Los cubanos que llegaban iban al Refugio del gobierno Federal y allí le daban una factura de alimentos para el mes y un cheque de cien dólares con los que tenían que pagar todos los gastos de la familia completa, es decir, alquiler, agua y luz. No quedaba a fin de mes ni una tierrita para ir al cine.
Por entonces el Miami cubano apenas llegaba a la 42 avenida. Los lugares de reunión eran la farmacia Roberts de Flagler y la seis avenida, y en la esquina de la bodega el “ Oso Blanco” de doce y Flagler que después se quemó en un fuego.
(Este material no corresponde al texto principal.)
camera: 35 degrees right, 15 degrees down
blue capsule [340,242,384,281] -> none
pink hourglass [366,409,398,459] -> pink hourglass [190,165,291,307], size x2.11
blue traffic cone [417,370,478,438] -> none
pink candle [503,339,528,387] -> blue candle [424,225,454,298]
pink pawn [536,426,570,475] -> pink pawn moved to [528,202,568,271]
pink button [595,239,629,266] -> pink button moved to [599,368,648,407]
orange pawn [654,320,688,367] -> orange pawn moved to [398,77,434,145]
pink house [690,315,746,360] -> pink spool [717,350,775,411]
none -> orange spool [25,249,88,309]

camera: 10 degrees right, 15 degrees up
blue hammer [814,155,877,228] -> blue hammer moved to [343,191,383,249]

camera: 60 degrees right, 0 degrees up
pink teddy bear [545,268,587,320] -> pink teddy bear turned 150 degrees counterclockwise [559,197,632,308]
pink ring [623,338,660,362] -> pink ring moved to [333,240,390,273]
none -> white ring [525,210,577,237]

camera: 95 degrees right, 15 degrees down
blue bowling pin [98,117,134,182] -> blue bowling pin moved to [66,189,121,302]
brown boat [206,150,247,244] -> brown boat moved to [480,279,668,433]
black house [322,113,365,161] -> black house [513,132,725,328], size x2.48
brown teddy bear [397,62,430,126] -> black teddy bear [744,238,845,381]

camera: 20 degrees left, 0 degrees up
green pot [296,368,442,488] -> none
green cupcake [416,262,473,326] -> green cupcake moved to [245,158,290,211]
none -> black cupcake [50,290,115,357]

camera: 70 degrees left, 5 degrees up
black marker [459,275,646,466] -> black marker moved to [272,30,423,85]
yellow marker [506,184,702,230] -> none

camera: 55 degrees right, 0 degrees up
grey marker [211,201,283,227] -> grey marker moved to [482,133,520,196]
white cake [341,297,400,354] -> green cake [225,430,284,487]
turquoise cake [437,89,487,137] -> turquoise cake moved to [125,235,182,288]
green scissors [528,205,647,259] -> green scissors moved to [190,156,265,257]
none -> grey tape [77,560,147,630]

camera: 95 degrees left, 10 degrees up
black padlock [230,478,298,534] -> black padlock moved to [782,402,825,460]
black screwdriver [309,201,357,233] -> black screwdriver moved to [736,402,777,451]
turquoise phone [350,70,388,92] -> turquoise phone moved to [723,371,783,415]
Mas tarde se abrió la Farmacia Andrés en Flagler muy cerca de la nueva joyería Tabraue que estaba al lado de un cafecito que le decían “ El Eruto”. En la calle 8 solo había unos pocos establecimientos cubanos. Una bodega que se llamaba “La Placita” y dos farmacias. Una se llamaba “Mi Botica” que era del locutor de radio Arturo Artalejo. Y la otra, la Farmacia Santa Clara del boticario Arturito.
El primer Banco que utilizaron los cubanos fue el Riverside que estaba en la doce avenida y la primera calle del North West donde ahora hay una tienda de ropa brasileña. Por entonces solo había tres cines con películas en español, El Tívoli en Flagler al lado del restaurante El Camagüey, el Trail en la calle 8 y la 37 avenida y el histórico Teatro Flagler donde en 1956 Fidel Castro habló en un acto a los exilados de la época Batista antes de irse para la Sierra Maestra.
Trabajar en Miami no era fácil para los cubanos. La única manera de ganarse unos kilos era ir al campo a recoger naranjas o con un empleo en una factoría. Ya existía el diario Las Américas. Dos emisoras trasmitían en español. Una era la WMIE que estaba en la calle 36 del North West, que después fue la WQBA. Esa estación alquilaba tiempo y por ella hablaban de locutores Alexis Yeyiye, Eduardo González Rubio y Abilio Felipe.
Pero el primer comentarista de la radio cubana de Miami fue Norman Díaz, que trasmitía por una pequeña emisora que solo se escucha de sol a sol y que tenía sus antenas en Miami Beach. Sobre la historia de la radio y la televisión cubana en Miami mas adelante haremos una crónica completa.
El Presidente de los Estados Unidos era Kennedy, los expedicionarios de Girón estaban todavía presos en Cuba y la dirección del exilio estaba en las manos del “Consejo Revolucionario” que presidía Miró Cardona. Los batistianos editaban un periodiquito que se llamaba “Patria” con una columna que bajo el título de “siguen llegando” atacaba a los nuevos exilados que llegaban de la isla. Decían entonces como ahora – y de eso hace 40 años – “Nos comemos el lechón en nochebuena porque Fidel ya no aguanta más”.
Estas memorias de Miami las cuento desde mi tumba fría, rodeada de muertos que vivieron aquella historia. Ellos descansan en paz mientras El Duende vigila y no duerme. Con mi gallo al lado les digo, bambarambay.